Feeding of 5,000 in Bible inspires church project Volunteers distribute bags of groceries

September 24, 1995|By TaNOAH V. STERLING | TaNOAH V. STERLING,SUN STAFF

Free groceries aren't easy to come by in lower Park Heights, but yesterday about 200 households in that Northwest Baltimore area received brown paper bags filled with bread, canned vegetables, rice and other goodies -- and they were not alone.

Hundreds of families in the city, Baltimore County and Anne Arundel County were greeted with food, hugs and prayers as 10 area churches joined together to minister to poor neighborhoods with food and a message of hope.

"We need to let people know that there's a loving God that cares for them," said the Rev. John Krach, pastor of South Baltimore's Church on the Rock, which sponsored the third annual Feed the 5,000 Day.

"We have so much, and we know people who really need it don't come and get it, so we go out to where they are. We'll be praying for the sick, for those with drug and alcohol problems, and sharing the gospel of Jesus Christ," he said.

About 10 a.m. yesterday, nearly 200 people gathered at the nondenominational Christian church on the corner of Hanover Street and Patapsco Avenue to sing songs, pray and worship before loading 1,100 bags of groceries into cars and trucks and heading to Cherry Hill, South Baltimore, Morrell Park, Towson, Severn and Glen Burnie.

In their door-to-door ministry in Northwest Baltimore,they encountered women such as Grace Straughter, who said she is addicted to alcohol and wanted help, and Shelia Bailey, who asked church members to pray that she might find a job and another place to live.

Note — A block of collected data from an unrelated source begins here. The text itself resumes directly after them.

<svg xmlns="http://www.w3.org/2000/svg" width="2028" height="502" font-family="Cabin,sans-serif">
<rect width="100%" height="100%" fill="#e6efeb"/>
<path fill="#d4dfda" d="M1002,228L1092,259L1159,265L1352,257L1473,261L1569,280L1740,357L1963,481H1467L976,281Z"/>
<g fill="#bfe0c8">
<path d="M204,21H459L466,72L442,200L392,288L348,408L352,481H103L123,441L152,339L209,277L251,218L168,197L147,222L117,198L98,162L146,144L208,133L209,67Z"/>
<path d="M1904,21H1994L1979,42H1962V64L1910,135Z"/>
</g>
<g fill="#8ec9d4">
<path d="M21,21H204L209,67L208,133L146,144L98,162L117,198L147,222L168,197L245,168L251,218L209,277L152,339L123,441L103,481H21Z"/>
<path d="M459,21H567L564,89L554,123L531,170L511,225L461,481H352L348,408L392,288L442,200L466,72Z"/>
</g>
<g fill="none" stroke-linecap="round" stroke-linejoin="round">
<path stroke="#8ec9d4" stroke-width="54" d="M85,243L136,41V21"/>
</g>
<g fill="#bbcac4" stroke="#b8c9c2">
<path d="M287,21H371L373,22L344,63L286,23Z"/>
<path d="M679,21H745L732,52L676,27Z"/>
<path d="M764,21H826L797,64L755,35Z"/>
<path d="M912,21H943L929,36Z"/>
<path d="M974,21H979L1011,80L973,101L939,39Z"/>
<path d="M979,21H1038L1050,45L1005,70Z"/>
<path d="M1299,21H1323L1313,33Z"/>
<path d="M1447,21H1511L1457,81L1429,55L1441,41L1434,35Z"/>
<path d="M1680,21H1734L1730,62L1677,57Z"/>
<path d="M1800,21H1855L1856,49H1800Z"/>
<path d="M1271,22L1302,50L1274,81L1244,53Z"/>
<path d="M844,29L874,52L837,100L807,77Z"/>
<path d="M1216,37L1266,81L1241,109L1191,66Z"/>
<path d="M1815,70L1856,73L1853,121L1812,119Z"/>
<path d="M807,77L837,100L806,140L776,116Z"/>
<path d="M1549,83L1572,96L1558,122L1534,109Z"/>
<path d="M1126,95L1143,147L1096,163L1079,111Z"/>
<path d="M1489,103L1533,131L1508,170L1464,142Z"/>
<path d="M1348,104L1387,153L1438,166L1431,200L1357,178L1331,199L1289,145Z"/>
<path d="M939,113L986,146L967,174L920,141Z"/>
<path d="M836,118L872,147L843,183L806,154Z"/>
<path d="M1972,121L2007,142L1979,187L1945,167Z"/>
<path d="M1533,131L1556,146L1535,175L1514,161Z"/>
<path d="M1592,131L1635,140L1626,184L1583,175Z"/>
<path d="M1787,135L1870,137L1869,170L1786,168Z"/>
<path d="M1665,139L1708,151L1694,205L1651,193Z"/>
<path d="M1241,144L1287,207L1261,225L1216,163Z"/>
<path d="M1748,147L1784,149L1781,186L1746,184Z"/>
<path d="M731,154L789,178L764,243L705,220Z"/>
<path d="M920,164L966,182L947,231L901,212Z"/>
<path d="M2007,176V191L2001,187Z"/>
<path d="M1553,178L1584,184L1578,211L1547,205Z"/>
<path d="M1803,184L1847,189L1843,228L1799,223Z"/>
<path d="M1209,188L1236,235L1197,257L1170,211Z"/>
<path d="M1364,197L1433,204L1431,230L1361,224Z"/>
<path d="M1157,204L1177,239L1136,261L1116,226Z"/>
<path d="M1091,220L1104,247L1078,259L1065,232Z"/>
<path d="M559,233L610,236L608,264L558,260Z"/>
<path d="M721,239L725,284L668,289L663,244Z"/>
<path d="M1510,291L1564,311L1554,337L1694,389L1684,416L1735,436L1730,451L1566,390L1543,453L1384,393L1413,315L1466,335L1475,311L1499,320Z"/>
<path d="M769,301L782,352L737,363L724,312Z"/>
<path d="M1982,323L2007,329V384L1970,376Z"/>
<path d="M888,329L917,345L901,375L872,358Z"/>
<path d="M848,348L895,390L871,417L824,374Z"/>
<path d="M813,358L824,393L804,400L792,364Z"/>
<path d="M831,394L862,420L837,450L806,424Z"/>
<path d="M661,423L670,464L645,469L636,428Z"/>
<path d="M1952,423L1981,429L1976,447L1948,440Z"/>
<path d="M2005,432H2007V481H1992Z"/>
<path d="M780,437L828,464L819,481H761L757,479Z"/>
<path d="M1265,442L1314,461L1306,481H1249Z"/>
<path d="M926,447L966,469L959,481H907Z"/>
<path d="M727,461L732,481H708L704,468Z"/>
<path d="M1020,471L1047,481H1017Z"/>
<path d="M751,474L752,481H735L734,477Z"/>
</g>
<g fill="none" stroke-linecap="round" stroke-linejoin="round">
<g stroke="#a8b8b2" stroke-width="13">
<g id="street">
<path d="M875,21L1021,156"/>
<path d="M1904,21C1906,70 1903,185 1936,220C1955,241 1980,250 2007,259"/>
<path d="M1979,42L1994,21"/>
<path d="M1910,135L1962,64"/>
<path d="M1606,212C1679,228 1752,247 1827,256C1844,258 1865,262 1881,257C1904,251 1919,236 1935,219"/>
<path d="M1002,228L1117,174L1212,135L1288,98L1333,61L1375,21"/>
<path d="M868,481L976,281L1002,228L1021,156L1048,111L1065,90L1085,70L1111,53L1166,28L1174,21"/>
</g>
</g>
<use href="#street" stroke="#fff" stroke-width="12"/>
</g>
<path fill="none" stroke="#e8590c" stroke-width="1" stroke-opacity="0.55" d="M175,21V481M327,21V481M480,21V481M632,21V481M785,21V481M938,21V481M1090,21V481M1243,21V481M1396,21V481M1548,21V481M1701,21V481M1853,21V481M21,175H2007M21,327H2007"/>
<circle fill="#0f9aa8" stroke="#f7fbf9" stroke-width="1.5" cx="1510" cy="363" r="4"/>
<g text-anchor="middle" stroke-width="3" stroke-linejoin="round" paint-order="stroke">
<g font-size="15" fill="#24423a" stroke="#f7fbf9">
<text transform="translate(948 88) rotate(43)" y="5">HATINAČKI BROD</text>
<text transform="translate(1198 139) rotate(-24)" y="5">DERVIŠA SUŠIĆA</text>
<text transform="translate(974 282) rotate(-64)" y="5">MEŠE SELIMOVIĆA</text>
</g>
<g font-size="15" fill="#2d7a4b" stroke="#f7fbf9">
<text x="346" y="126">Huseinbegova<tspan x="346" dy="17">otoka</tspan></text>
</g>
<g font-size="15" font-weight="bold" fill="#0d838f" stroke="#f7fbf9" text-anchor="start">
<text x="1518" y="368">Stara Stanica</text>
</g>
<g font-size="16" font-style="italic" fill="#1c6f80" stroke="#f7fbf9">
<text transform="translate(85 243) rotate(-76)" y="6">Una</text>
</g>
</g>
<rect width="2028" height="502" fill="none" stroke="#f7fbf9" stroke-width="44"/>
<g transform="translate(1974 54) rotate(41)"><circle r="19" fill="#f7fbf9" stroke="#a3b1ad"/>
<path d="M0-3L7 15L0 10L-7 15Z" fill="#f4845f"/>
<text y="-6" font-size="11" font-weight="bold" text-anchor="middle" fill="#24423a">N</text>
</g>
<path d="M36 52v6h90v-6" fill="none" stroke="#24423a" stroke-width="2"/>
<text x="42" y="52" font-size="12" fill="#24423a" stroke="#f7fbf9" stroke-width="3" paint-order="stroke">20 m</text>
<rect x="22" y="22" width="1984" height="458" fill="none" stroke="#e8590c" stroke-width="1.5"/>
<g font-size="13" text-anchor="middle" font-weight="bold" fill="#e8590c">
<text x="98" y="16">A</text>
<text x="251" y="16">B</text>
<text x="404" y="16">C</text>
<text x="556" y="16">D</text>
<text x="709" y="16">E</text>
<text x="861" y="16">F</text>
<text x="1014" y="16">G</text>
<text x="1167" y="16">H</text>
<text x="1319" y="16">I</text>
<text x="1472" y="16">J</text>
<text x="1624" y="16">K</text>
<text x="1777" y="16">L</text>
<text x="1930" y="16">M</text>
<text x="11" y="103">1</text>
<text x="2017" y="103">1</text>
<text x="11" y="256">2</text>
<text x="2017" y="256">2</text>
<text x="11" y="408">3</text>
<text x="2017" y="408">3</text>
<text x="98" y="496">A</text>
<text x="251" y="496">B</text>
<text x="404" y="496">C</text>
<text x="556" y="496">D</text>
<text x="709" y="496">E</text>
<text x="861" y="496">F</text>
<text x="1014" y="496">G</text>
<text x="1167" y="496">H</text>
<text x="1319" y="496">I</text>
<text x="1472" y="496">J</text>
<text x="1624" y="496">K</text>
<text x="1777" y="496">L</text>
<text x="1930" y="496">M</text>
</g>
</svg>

Charlene Foote was baby-sitting eight children in her Woodland Avenue home when she came to the door to get two bags of groceries from members of Agape Fellowship A.M.E. Church. She said she was thankful to see a church providing for community needs.

"Ain't no church around here where you can go to and get food," she said, adding that a local food bank was needed. "A lot of the children go hungry."

Although this was the third year that the Church on the Rock has sponsored Feed the 5,000 Day -- named from a biblical passage that describes Jesus miraculously feeding 5,000 people with two fish and five loaves of bread -- it was the first time the church had invited other congregations to help spread their food-and-gospel ministry throughout the area.

Five of the churches -- Church on the Rock, Agape Fellowship, Emmanuel World Outreach in Curtis Bay, Evangelical Bible Church in Morrell Park and Church of the Nazarene in Brooklyn -- are in Baltimore. The Anne Arundel County churches were: Calvary Chapel and Severn Covenant Church in Severn, the Abundant Life Church in Glen Burnie and New Covenant Church in Arnold. In Baltimore County, Rock Church in Towson was involved.

The donated food came from several food pantries in Baltimore and throughout the state. The 6-year-old Church on the Rock also operates a food pantry in the church basement, and some of the participating congregations collected and donated additional food for yesterday's event.

The Rev. Eleanor Bryant, pastor of Agape Fellowship on Reisterstown Road, said her church was trying to have a strong impact in the drug-infested neighborhoods that surround it.

"We're always looking for a way to say 'I love you' to our community," Ms. Bryant said.

Pastor Tom Schwind of Calvary Chapel said that by going into the streets, churches were simply assuming their responsibility.

"The great commission was not given to city government; it was given to the church," said the pastor, referring to Christ's command to go into all nations and make disciples. "In the word of God it is very clear that the needy, the poor, the helpless, and the homeless is the responsibility of the church."